Physical characteristics
- • location: Near Lake Muir
- • elevation: 183 metres (600 ft)
- • location: Nornalup Inlet
- Length: 120 kilometres (75 mi)
- Basin size: 100 km^{2} (39 sq mi)
- • average: 172,000 ML/a (5.5 m^{3}/s; 192 cu ft/s)

= Deep River (Western Australia) =

River in Western Australia

The Deep River is a river in the Great Southern region of Western Australia.

The river is under tidal influence for the last 6 km of its length.

Although generally shallow, the Deep River has depths of up to 6.5 m in places.
The Deep River is one of the few perennial rivers in Western Australia although 80% of its discharge occurs in winter and spring.

The river's water quality is very good, fresh and low in nutrients. The majority of the catchment of the Deep River is not cleared. The silt and clay content can be high during the winter period.
The Deep River begins just west of Lake Muir about 50 km from the coast on the edge of the Yilgarn Plateau.

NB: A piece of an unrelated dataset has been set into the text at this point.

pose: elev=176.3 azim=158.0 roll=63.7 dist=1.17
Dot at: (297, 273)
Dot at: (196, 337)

Lake Muir may, in flood, overflow into the Deep River catchment. It flows through a valley between granite hills then wanders across the coastal plain, finally entering the Nornalup Inlet on the western side.

The two tributaries of the Deep River are the Weld River and Croea Brook.

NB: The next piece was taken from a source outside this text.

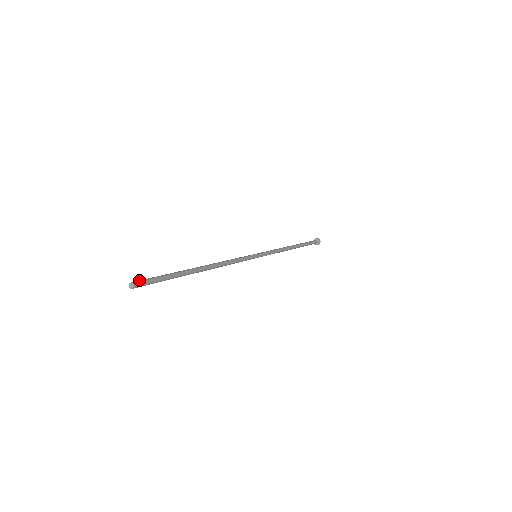
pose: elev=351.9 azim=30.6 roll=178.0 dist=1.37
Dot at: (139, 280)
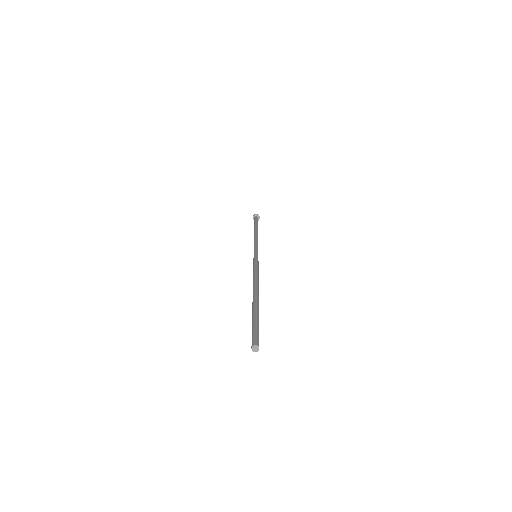
Dot at: (254, 338)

Some features of the river include wide unobstructed pools interspersed with rapids such as Rowell's Pool and two waterfalls, Fernhook Falls and Gladstone Falls.

The Deep River flows through forested areas of national park including the Walpole-Nornalup National Park before discharging into the Nornalup Inlet.

The first recorded name of the river was given in 1841 by the Colonial Secretary, Peter Broun. It had been known as the Frankland River by sealers that operated in the area. The explorer William Nairne Clark named it the West River on his charts but Broun later decided on the current name.